Objective: Find each line in the records below that contains the string "overdrivenguitar", and copy those lines out in full.

● ● ● ● ● ● ●

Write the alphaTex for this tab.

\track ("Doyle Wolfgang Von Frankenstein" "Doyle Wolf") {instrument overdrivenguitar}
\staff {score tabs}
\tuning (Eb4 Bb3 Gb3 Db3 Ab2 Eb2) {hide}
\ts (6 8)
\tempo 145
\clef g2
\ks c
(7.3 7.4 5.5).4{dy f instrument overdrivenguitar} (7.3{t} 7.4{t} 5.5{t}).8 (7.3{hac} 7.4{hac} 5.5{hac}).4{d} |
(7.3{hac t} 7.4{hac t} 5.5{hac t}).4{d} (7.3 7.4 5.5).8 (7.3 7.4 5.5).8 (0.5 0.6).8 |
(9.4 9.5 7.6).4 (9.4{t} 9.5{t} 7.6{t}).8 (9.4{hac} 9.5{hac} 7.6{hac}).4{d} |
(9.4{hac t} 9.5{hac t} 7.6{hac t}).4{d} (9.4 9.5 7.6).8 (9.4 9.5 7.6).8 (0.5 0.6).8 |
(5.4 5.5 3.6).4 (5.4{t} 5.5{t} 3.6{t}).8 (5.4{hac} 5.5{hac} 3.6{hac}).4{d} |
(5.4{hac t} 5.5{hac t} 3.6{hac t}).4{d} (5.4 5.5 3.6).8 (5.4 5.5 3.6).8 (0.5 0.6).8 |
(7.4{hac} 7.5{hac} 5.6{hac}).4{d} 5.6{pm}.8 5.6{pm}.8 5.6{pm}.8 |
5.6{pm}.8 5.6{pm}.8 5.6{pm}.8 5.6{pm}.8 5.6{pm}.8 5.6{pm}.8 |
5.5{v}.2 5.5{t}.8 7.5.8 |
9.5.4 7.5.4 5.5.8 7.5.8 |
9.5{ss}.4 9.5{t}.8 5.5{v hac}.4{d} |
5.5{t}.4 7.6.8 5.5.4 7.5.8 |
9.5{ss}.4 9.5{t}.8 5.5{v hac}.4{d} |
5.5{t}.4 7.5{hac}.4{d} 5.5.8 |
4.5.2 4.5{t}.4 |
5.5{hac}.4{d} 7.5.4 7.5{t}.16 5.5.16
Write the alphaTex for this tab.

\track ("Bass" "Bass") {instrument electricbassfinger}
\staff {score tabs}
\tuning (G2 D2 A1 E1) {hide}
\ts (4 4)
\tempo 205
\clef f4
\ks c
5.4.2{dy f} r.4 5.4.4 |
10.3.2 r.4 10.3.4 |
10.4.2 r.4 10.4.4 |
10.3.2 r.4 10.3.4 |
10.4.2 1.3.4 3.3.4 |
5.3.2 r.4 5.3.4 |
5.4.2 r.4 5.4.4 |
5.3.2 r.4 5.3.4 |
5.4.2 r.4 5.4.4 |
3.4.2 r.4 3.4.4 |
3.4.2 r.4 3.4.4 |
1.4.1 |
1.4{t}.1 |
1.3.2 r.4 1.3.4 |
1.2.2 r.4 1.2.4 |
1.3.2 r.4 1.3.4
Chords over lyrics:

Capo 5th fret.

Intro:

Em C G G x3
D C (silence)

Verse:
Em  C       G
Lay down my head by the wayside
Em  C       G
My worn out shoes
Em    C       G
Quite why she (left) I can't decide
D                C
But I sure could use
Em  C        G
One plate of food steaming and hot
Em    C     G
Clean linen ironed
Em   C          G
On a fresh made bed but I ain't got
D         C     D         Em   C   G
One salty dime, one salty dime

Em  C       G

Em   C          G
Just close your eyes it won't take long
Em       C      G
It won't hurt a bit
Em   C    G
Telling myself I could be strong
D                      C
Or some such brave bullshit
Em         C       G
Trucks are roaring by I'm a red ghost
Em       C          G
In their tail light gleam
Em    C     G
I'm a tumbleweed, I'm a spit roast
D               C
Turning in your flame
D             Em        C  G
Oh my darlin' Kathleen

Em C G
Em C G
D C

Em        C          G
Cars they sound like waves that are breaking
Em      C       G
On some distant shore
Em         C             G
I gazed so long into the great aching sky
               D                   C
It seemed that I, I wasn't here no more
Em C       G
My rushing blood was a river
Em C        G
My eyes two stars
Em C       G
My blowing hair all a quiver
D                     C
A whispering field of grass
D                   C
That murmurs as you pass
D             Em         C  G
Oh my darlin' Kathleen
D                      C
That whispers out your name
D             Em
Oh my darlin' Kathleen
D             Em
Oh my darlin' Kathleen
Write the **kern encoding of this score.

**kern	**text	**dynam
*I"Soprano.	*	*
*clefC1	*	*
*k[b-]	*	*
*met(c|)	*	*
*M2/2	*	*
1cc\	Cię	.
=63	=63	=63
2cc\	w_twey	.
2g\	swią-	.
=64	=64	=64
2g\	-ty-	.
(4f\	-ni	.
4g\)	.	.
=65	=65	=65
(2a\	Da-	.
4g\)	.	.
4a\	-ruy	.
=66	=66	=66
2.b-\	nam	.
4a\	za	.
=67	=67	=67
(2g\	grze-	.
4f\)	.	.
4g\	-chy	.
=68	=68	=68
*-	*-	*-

● ● ● ● ● ● ●

Exercise result:
\track ("Doyle Wolfgang Von Frankenstein" "Doyle Wolf") {instrument overdrivenguitar}
(7.3 7.4 5.5).4{dy f instrument overdrivenguitar} (7.3{t} 7.4{t} 5.5{t}).8 (7.3{hac} 7.4{hac} 5.5{hac}).4{d} |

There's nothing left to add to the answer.